Hari Raya Haji is a significant date in the Islamic calendar. Also known as the "Festival of Sacrifice", it honours the Prophet Abraham’s willingness to sacrifice his son as an act of obedience to God and to recognise his faith.

However, like most celebrations, this year's occasion will be markedly different due to measures put in place by Phase 2. Let's take a look at the various changes that will take place on 31st July.

Mosques To Conduct Limited Hari Raya Haji Prayers 

Muslims will be able to perform their Hari Raya Haji prayers at 65 mosques across Singapore according to the Islamic Religious Council of Singapore (MUIS). 

With limited spaces and social distancing measures put it place, this will allow congregants to perform their Hari Raya prayers safely in three morning session. However, it is highly encouraged for families to conduct their prayers at home if they aren't able to secure a slot.

━━━

WHAT TO DO:
[1] In the Hari Raya Haji text, how many mosques will hold prayers for the occasion?
[2] Carry on the Hari Raya Haji text from its last sentence.

Saved data lines:
━━━

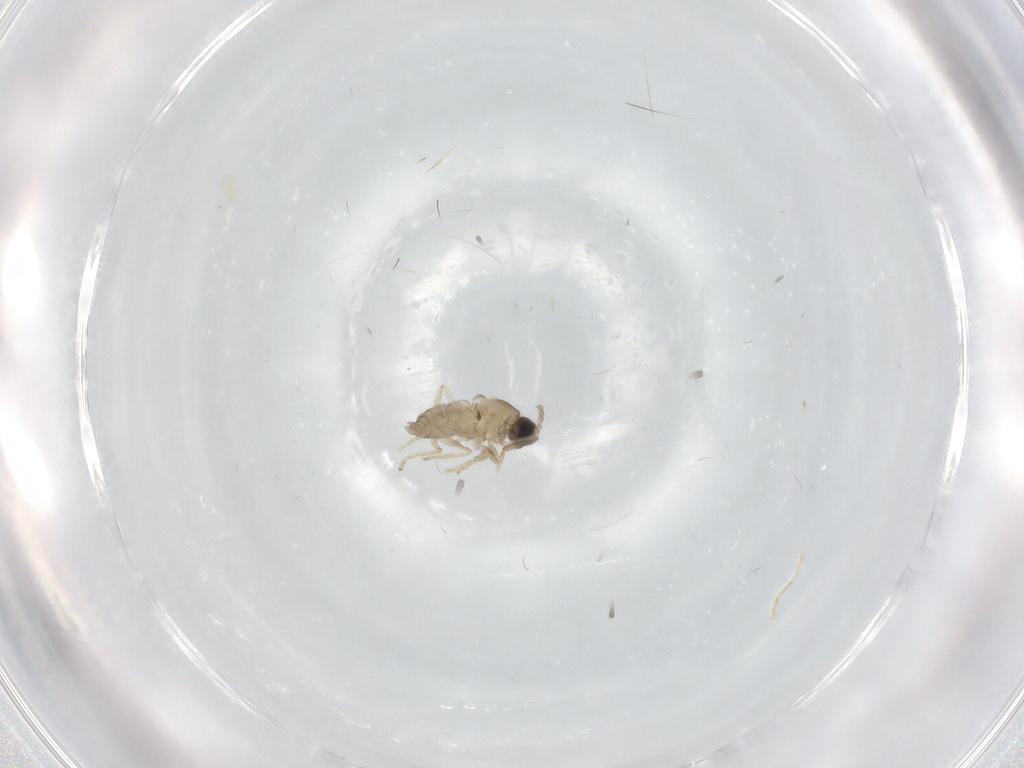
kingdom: Animalia
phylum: Arthropoda
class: Insecta
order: Diptera
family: Cecidomyiidae
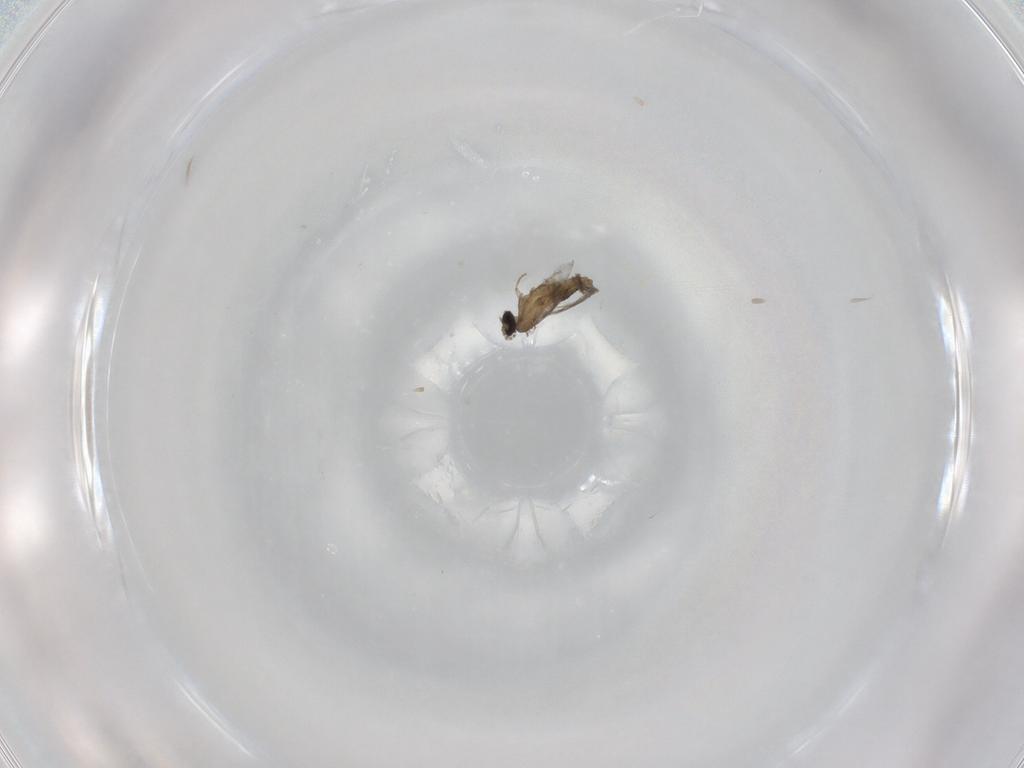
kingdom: Animalia
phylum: Arthropoda
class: Insecta
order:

━━━

ANSWERS IN ORDER:
[1] 65 mosques across Singapore.

[2]
Modified Korbans

The commemoration of Hari Raya Haji is typically done by offering a sacrifice of livestock (called korban or qurban) which is then distributed to the poor and needy. It is usually performed in local mosques under strict guidelines by the Singapore Food Agency (SFA).

However with hygiene measures being strictly implemented due to COVID-19, no livestock will be imported to Singapore for the korban this year.

Instead, MUIS will be organising modified korbans that will be performed in Australia. The meat will then be chilled and shipped to Singapore for distribution. The meat obtained will still be distributed to low-income families.